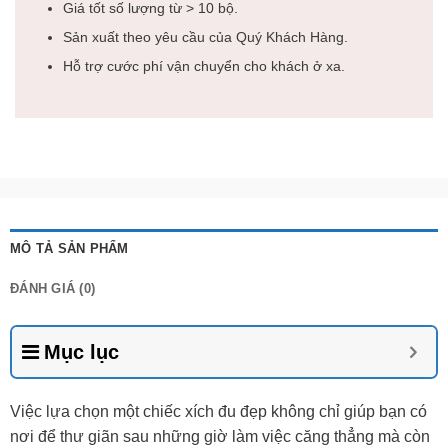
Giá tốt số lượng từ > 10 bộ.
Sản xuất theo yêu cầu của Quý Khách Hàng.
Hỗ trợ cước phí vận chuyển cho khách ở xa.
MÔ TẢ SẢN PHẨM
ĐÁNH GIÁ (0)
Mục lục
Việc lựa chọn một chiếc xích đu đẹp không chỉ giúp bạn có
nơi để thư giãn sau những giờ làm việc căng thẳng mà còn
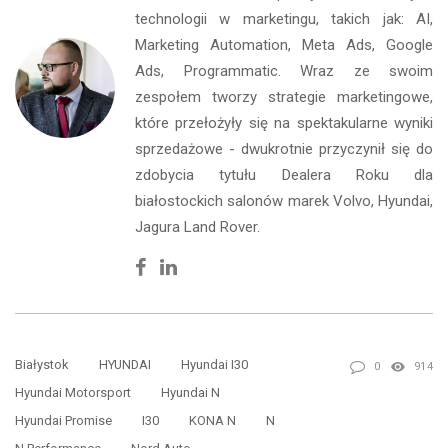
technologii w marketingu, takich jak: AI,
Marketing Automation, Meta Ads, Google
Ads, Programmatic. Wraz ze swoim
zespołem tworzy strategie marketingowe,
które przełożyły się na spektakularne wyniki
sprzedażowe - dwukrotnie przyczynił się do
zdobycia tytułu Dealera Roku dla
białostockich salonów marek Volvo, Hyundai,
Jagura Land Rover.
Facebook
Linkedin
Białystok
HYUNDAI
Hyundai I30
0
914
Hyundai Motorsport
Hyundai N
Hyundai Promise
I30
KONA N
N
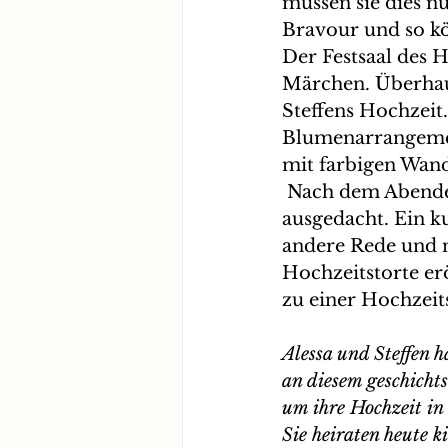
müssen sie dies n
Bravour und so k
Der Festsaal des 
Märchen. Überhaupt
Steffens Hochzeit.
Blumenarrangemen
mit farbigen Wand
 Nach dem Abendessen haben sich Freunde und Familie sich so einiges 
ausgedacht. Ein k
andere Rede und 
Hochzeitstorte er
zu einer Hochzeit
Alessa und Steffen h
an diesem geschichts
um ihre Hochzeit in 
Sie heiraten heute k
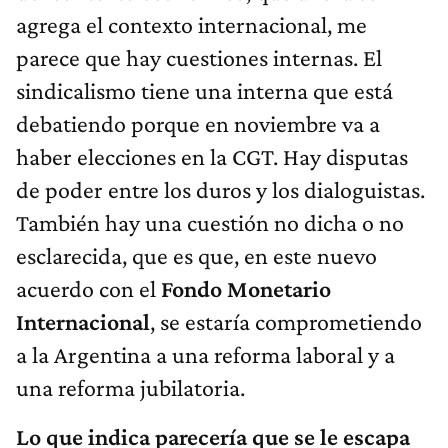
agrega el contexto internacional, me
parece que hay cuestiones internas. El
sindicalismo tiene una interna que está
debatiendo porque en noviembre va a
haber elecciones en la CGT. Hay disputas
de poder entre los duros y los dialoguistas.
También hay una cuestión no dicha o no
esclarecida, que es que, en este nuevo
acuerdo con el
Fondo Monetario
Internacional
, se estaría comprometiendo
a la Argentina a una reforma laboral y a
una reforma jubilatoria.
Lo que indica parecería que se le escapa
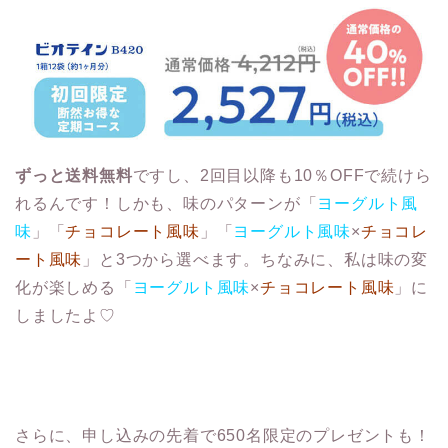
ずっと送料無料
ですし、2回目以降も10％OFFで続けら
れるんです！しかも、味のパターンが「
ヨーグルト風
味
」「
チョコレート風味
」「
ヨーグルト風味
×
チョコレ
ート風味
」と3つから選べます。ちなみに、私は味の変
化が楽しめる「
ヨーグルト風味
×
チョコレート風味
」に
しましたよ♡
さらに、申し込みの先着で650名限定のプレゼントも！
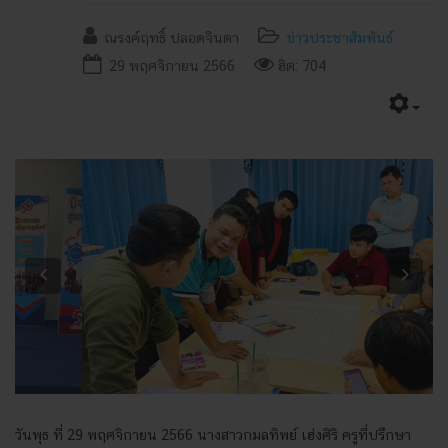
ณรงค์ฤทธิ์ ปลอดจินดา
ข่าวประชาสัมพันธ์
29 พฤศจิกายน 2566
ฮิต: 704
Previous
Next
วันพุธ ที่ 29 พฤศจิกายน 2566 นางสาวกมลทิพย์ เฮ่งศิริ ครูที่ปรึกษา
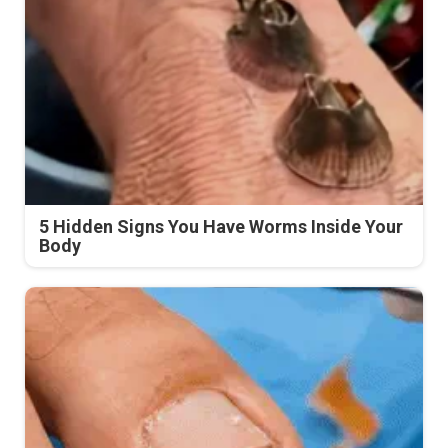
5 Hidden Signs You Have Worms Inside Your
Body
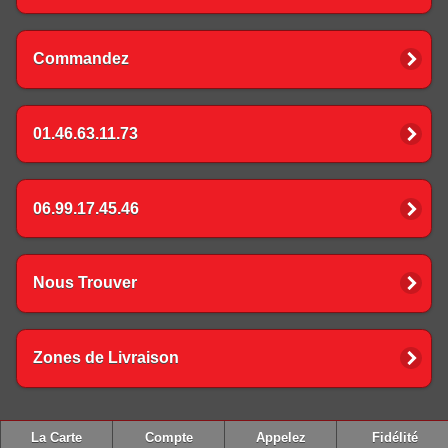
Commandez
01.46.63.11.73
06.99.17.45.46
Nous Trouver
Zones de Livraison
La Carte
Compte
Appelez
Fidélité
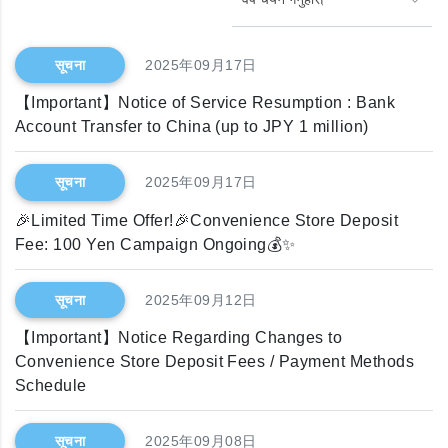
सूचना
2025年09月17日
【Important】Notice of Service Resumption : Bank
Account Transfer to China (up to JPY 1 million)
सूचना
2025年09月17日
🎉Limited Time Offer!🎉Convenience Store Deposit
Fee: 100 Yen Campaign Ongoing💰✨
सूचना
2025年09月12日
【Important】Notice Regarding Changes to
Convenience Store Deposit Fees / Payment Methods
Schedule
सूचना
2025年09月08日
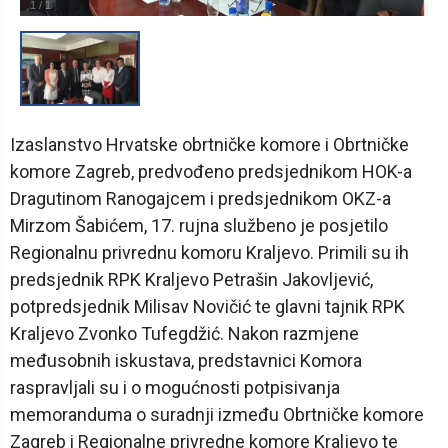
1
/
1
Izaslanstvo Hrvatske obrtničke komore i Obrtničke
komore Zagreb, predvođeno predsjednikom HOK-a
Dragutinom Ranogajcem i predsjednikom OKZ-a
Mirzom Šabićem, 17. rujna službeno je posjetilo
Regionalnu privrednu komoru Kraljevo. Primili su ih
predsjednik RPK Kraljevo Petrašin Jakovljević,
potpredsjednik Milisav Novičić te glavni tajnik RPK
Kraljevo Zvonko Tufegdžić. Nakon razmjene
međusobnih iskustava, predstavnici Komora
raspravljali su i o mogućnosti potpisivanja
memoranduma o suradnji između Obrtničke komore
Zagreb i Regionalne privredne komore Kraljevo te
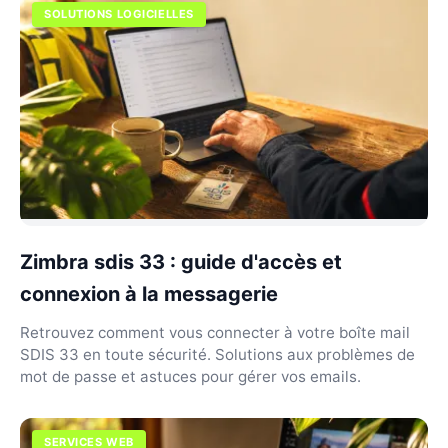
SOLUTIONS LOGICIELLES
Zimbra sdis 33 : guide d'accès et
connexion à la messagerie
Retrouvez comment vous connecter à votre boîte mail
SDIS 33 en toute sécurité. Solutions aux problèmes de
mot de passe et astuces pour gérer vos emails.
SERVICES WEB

Task brief> Starting from the first line of the listing above, write out every line exactly through the one containing "technologii w marketingu, takich", and drop the pictures.

Task output>
Giá tốt số lượng từ > 10 bộ.
Sản xuất theo yêu cầu của Quý Khách Hàng.
Hỗ trợ cước phí vận chuyển cho khách ở xa.
MÔ TẢ SẢN PHẨM
ĐÁNH GIÁ (0)
Mục lục
Việc lựa chọn một chiếc xích đu đẹp không chỉ giúp bạn có
nơi để thư giãn sau những giờ làm việc căng thẳng mà còn
technologii w marketingu, takich jak: AI,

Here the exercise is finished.